ARTICLE | doi:10.20944/preprints202111.0533.v1
Subject: Biology And Life Sciences, Biochemistry And Molecular Biology Keywords: chloroplast; genetic resources; genomics capirona; phylogenomics
Online: 29 November 2021 (12:32:24 CET)
Capirona (Calycophyllum spruceanum Benth.) belongs to subfamily Ixoroideae, one of de major lineages in the Rubiaceae family, and is an important timber tree, with origin in the Amazon Basin and has widespread distribution in Bolivia, Peru, Colombia, and Brazil. In this study, we obtained the first complete chloroplast (cp) genome of capirona from department of Madre de Dios located in the Peruvian Amazon. High-quality genomic DNA was used to construct librar-ies. Pair-end clean reads were obtained by PE 150 library and the Illumina HiSeq 2500 platform. The complete cp genome of C. spruceanum has a 154,480 bp in length with typical quadripartite structure, containing a large single copy (LSC) region (84,813 bp) and a small single-copy (SSC) region (18,101 bp), separated by two inverted repeat (IR) regions (25,783 bp). The annotation of C. spruceanum cp genome predicted 87 protein-coding genes (CDS), 8 ribosomal RNA (rRNA) genes, 37 transfer RNA (tRNA) genes and 01 pseudogene. A total of 41 simple sequence repeats (SSR) of this cp genome were divided into mononucleotides (29), dinucleotides (5), trinucleotides (3), and tetranucleotide (4). Most of these repeats were distributed in the noncoding regions. Whole chloroplast genome comparison with the other six Ixoroideae species revealed that the small single copy and large single copy regions showed more divergence than invert regions.
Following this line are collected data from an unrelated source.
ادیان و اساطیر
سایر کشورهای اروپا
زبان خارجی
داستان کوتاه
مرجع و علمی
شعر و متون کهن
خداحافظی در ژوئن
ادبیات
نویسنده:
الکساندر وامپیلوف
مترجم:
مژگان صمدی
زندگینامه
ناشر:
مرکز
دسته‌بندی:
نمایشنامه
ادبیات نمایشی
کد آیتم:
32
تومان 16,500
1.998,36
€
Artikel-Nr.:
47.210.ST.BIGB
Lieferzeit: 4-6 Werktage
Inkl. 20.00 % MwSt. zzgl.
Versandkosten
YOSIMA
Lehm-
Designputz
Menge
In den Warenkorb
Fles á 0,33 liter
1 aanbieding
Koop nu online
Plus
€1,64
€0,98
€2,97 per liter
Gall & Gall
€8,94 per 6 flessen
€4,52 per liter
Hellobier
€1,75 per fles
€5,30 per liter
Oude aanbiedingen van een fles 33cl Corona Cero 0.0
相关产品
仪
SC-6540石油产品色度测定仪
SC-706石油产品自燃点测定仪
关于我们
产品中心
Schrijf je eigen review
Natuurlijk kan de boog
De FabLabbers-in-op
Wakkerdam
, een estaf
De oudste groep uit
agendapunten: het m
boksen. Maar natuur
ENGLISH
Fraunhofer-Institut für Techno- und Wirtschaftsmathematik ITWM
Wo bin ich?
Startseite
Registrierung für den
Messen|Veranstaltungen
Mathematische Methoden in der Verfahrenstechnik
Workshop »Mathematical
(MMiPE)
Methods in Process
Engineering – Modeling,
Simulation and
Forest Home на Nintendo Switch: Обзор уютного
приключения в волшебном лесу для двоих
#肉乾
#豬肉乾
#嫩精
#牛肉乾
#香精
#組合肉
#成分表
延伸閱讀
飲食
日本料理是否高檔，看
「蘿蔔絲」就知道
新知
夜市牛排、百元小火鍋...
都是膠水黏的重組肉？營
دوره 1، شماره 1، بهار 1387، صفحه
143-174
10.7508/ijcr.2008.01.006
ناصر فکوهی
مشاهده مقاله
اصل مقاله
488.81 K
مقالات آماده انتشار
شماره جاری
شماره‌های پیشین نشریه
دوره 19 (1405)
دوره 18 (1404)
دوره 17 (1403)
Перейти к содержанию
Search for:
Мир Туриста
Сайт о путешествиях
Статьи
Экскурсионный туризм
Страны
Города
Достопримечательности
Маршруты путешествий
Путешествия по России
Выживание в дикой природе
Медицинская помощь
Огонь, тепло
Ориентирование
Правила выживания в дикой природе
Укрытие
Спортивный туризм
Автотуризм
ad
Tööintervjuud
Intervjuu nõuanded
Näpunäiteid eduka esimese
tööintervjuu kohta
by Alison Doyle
Finally, phylogenetic analysis resolved that C. spruceanum is a sister species to Emmenopterys henryi, and confirms its position within the subfamily Ixoroideae. This study reports for the first time the genome organization, gene content, and structural features of the chloroplast genome of C. spruceanum, providing valuable information for genetic and evolutionary studies in the genus Calycophyllum and beyond.